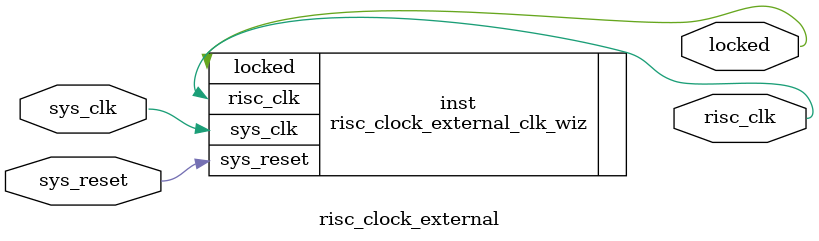
<source format=v>


`timescale 1ps/1ps

(* CORE_GENERATION_INFO = "risc_clock_external,clk_wiz_v5_3_0,{component_name=risc_clock_external,use_phase_alignment=false,use_min_o_jitter=false,use_max_i_jitter=false,use_dyn_phase_shift=false,use_inclk_switchover=false,use_dyn_reconfig=false,enable_axi=0,feedback_source=FDBK_ONCHIP,PRIMITIVE=PLL,num_out_clk=1,clkin1_period=8.0,clkin2_period=10.0,use_power_down=false,use_reset=true,use_locked=true,use_inclk_stopped=false,feedback_type=SINGLE,CLOCK_MGR_TYPE=NA,manual_override=false}" *)

module risc_clock_external 
 (
 // Clock in ports
  input         sys_clk,
  // Clock out ports
  output        risc_clk,
  // Status and control signals
  input         sys_reset,
  output        locked
 );

  risc_clock_external_clk_wiz inst
  (
 // Clock in ports
  .sys_clk(sys_clk),
  // Clock out ports  
  .risc_clk(risc_clk),
  // Status and control signals               
  .sys_reset(sys_reset), 
  .locked(locked)            
  );

endmodule

</source>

_Exercise_
Work out how many lines of the listing above include the word "ports". Report only the number.

_Task result_
4